Every line of the material below in which "state" shows up is to be located and copied.
★ ★ ★ ★ ★ ★ ★
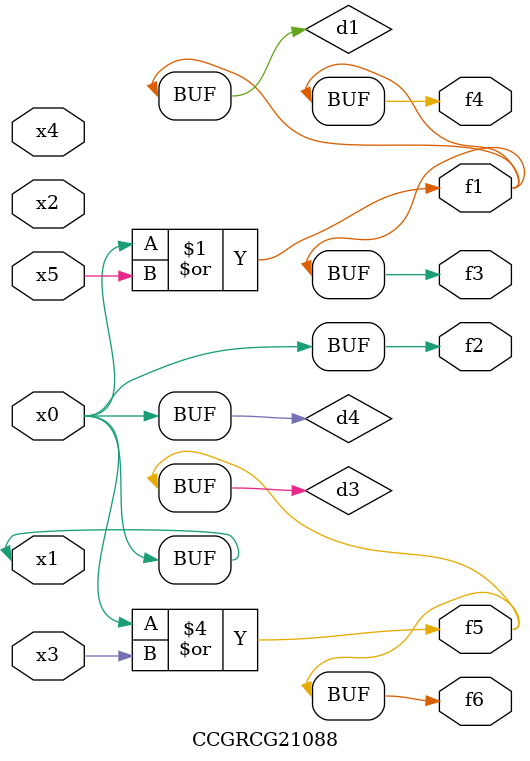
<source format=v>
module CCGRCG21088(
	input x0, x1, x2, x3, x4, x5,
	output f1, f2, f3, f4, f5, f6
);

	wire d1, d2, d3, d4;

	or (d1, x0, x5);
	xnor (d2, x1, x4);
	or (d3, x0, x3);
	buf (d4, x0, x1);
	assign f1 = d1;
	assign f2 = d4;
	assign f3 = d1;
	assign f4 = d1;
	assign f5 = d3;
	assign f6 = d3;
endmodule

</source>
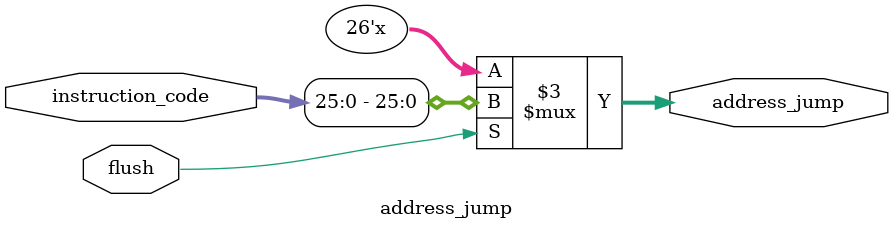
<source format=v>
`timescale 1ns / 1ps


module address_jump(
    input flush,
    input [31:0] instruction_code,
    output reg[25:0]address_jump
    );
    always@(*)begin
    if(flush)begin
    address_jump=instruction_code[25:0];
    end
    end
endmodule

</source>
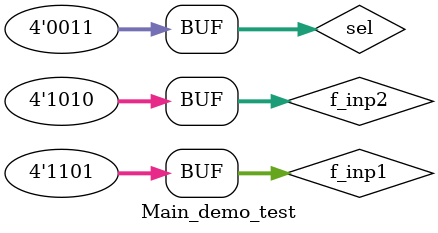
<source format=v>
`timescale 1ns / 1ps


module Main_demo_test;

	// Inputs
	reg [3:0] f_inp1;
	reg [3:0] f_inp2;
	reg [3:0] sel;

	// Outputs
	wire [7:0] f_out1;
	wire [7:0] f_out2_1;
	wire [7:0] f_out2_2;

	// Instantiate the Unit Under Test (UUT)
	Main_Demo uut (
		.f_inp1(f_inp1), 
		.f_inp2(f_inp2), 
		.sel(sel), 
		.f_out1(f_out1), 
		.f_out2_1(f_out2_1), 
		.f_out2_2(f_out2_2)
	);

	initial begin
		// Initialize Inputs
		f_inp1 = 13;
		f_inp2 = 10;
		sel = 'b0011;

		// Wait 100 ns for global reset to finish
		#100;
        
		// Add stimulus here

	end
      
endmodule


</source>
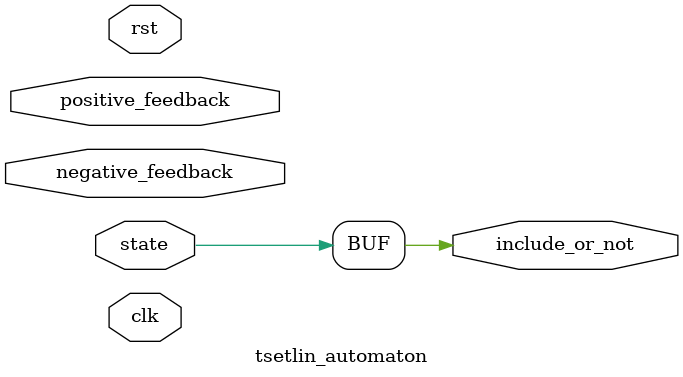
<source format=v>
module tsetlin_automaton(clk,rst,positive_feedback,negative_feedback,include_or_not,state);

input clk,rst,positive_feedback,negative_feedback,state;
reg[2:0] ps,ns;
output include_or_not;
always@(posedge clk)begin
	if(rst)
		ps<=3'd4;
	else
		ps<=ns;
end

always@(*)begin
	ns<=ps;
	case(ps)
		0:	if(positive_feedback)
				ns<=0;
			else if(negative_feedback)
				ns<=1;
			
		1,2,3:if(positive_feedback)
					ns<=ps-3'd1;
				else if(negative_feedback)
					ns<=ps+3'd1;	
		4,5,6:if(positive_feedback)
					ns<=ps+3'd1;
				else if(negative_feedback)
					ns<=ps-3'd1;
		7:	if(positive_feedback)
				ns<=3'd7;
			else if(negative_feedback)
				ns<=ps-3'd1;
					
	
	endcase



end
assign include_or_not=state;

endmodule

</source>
★ ★ ★ ★ ★ ★ ★
## Answer
module tsetlin_automaton(clk,rst,positive_feedback,negative_feedback,include_or_not,state);
input clk,rst,positive_feedback,negative_feedback,state;
assign include_or_not=state;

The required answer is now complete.